Rusya Suriye’ye askeri müdahaleye girişirken Gerçek gazetesi, yine tek başına, Putin’in ilk hedefinin Tayyip Erdoğan ve AKP hükümetinin Suriye politikasına karşı bir barikat oluşturmak olduğunun altını çizmişti (http://gercekgazetesi.net/uluslararasi/cenevre-ii-olu-dogan-konferans). Gelişmeler tam tamına öngördüğümüz gibi oldu. Kasım sonunda Rus uçağının düşürülmesi ile Rusya ve Türkiye’nin Suriye’de cepheden karşı karşıya gelen farklı politikaların peşinde olduğunu herkes gördü. Bunun nedeni, Erdoğan kliği ve AKP’nin Suriye politikasının Ortadoğu’da Şii-Alevi ittifakına karşı Sünni hegemonya mücadelesi içinde Tayyip Erdoğan’ın “reis”liğini ilan etme stratejisinin bir uzantısı olmasıydı. (DAİŞ’le kirli ilişkiler sürdürülmesinde de faktörlerden biri bu idi.)

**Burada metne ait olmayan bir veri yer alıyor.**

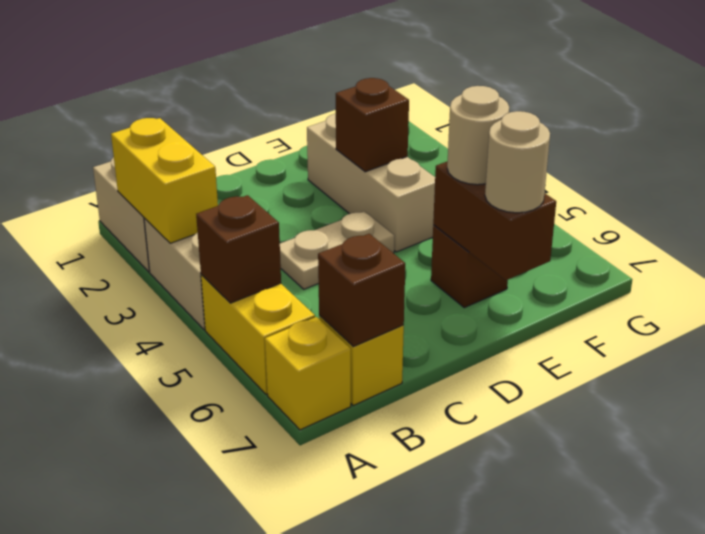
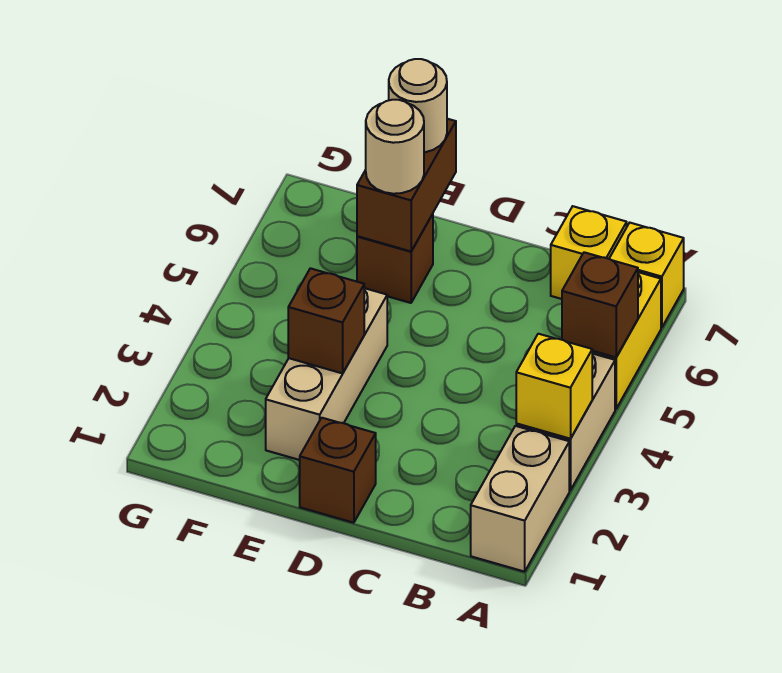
yellow brick A2:A3 level 2 -> yellow brick A3 level 2
brown brick B7 level 2 -> brown brick D1 level 1
tan plate C4:D4 level 1 -> none

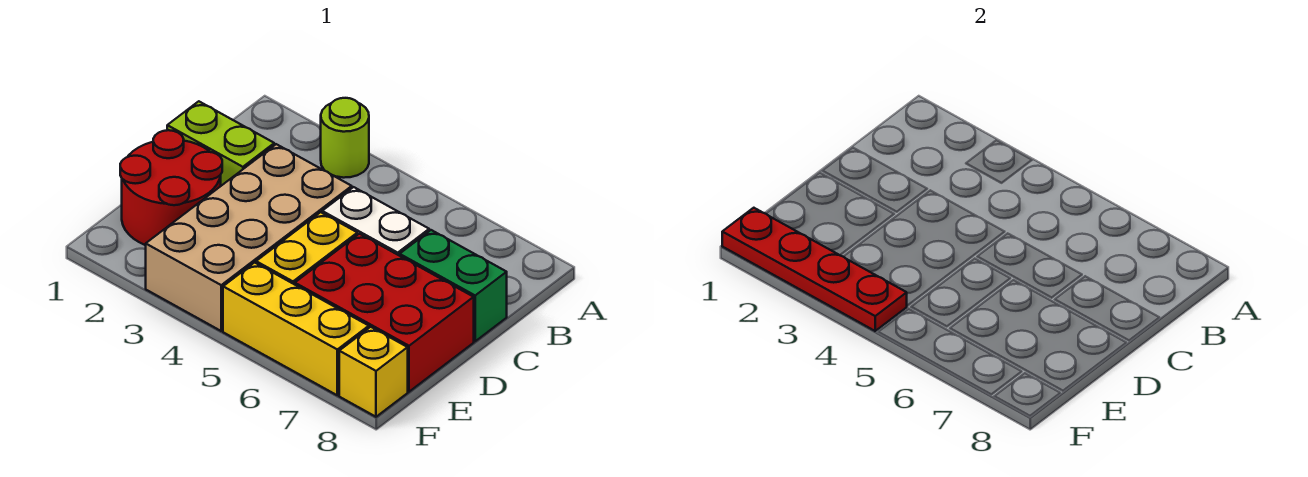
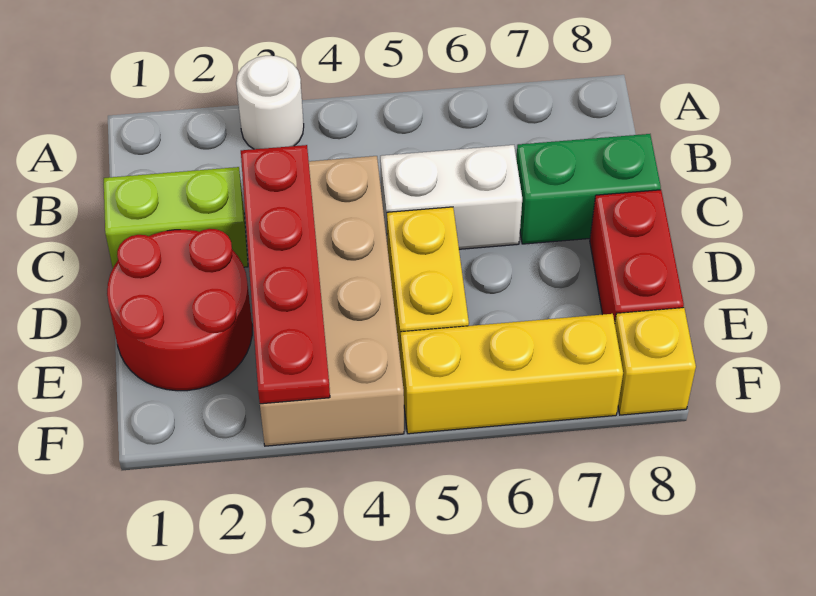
lime round brick A3 level 1 -> white round brick A3 level 1
red brick D6:E8 level 1 -> red brick D8:E8 level 1
red plate F1:F4 level 2 -> red plate C3:F3 level 2

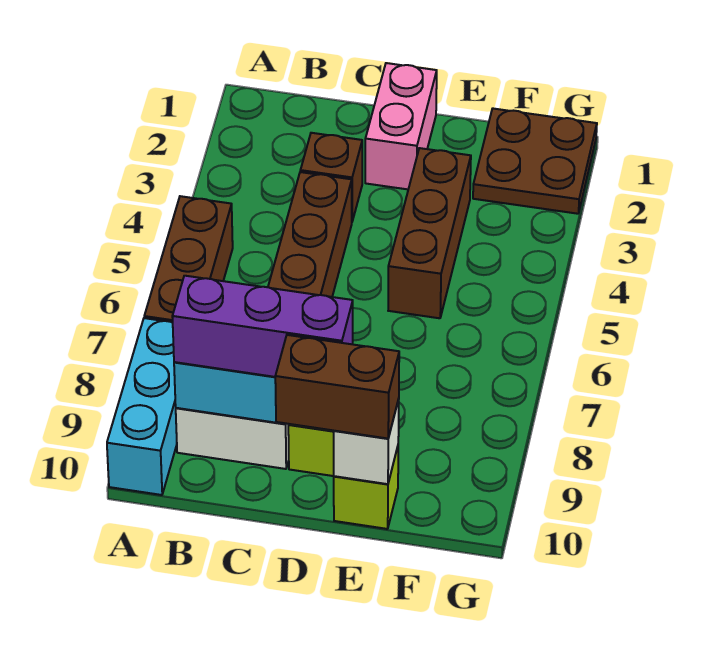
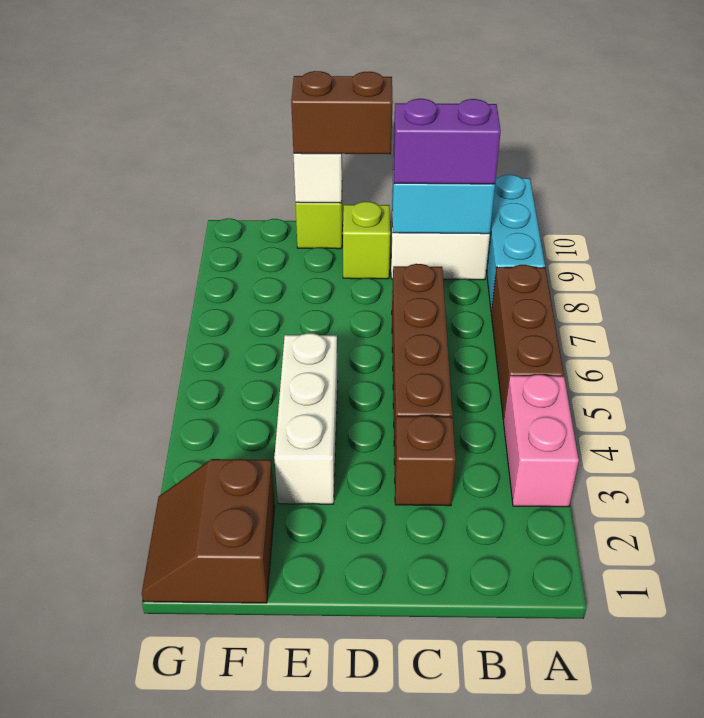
purple brick B9:D9 level 3 -> purple brick B9:C9 level 3
pink brick D1:D2 level 1 -> pink brick A3:A4 level 1
brown brick E3:E5 level 1 -> white brick E3:E5 level 1
brown plate F1:G2 level 1 -> brown slope F1:G2 level 1 top F

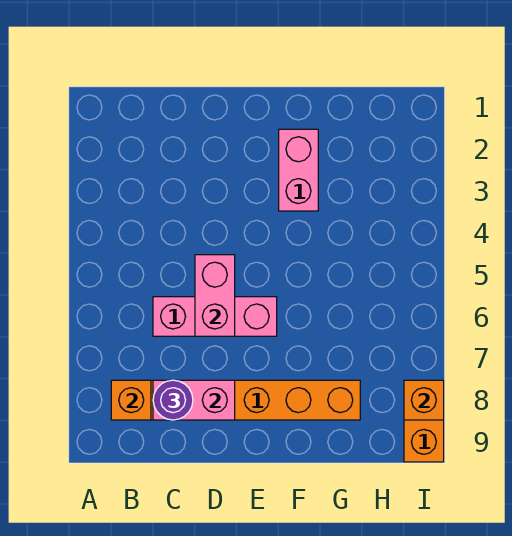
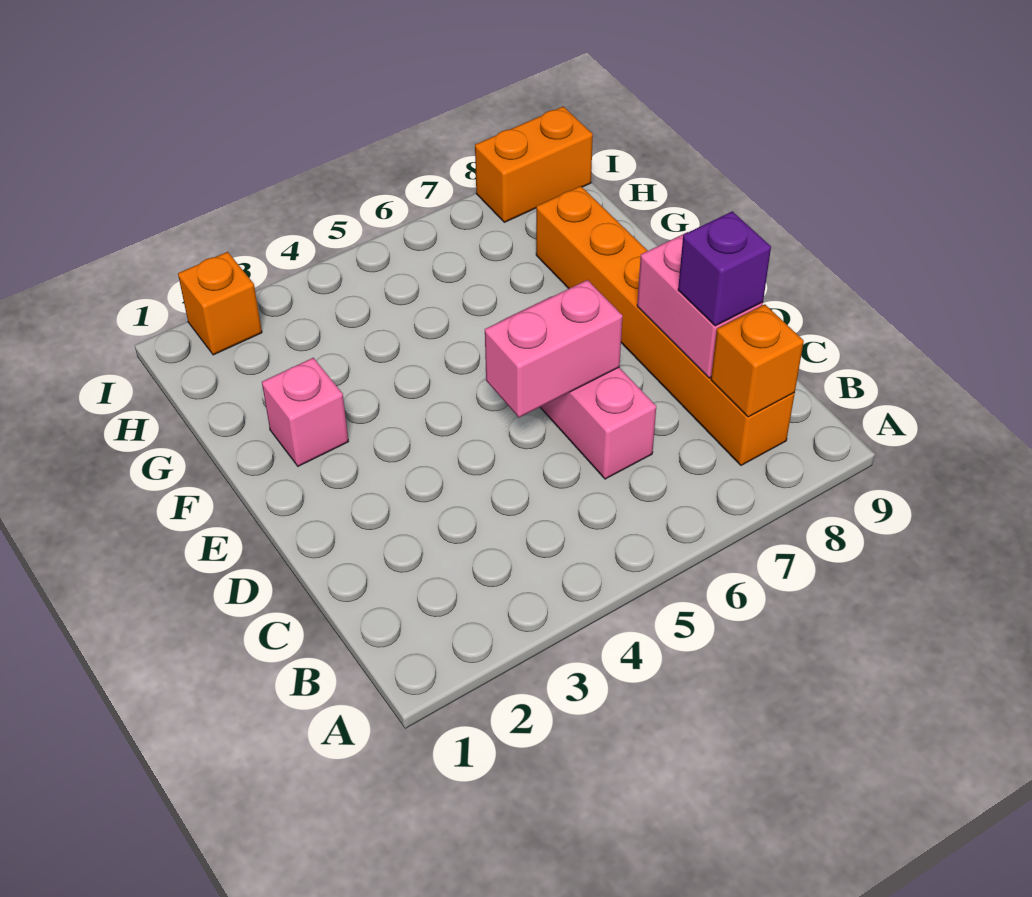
purple round brick C8 level 3 -> purple brick C8 level 3
pink brick F2:F3 level 1 -> pink brick F2 level 1
orange brick I8 level 2 -> orange brick I2 level 1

Bu stratejide Erdoğan kliğinin Şii İran’ın baş düşmanı olan Suudi Arabistan’ın ve Ortadoğu çapında kendisi gibi İhvan (Müslüman Kardeşler) çizgisinin destekçisi olan petrol-doğal gaz zengini Katar’ın mezhepçi politikasının fedailiğini yapma yaklaşımı önemli bir pay taşıyor. Suriye’de bugün bütün taraflar arasında bir anlaşmaya varılmasında en büyük engel bu üçlünün politikasıdır. Nitekim Aralık ortasında Riyad’da, 34 Ortadoğu, Asya ve Afrika ülkesini bir araya getiren, “Teröre Karşı İslam İttifakı” olarak adlandırılan bir askeri ittifakın ilan edilmesi çıbanbaşının bu ittifak olduğunu göstermiştir. Devrimci İşçi Partisi’nin (DİP) derhal bir bildiri (http://gercekgazetesi.net/dip-bildirisi/devrimci-isci-partisi-bildirisi-mezhep-savasinin-katiller-ordusuna-hayir) ile karşı çıktığı bu ittifak, Şii-Alevi dünyasına karşı bir mezhep savaşının askeri gücünün ilk biçimlenmesi olarak görülmelidir. DİP buna Ortadoğu Askeri İttifakı anlamında METO adını takmıştır.

İşte Üçüncü Cenevre’nin, Suriye’nin ve bütün Ortadoğu’nun baş belası bu üçlüdür, onların kurduğu bu ittifaktır. ABD bu üçlünün politikalarına açık çek vermiyor. En son Türk Silahlı Kuvvetleri’nin (TSK) Irak’ta kurduğu Başika üssünden çekilmesi için Obama düzeyinde bile baskı yapması bunun açık delilidir. ABD iki tarafı idare etmeye çalışıyor. Ama yarın mezhep savaşı patlak verirse, ABD neredeyse kaçınılmaz olarak Sünni kampını destekleyecektir. Öyleyse, Ortadoğu’da mezhepçiliğe ve bugün onun ardında yer almasa bile onun sağlam müttefiki olan ABD ve genel olarak emperyalizme karşı mücadele, Suriye’nin yaşadığı trajediye son verilmesinin ve bir Üçüncü Dünya Savaşı’nın patlak verme olasılığına engel olmanın anahtarıdır.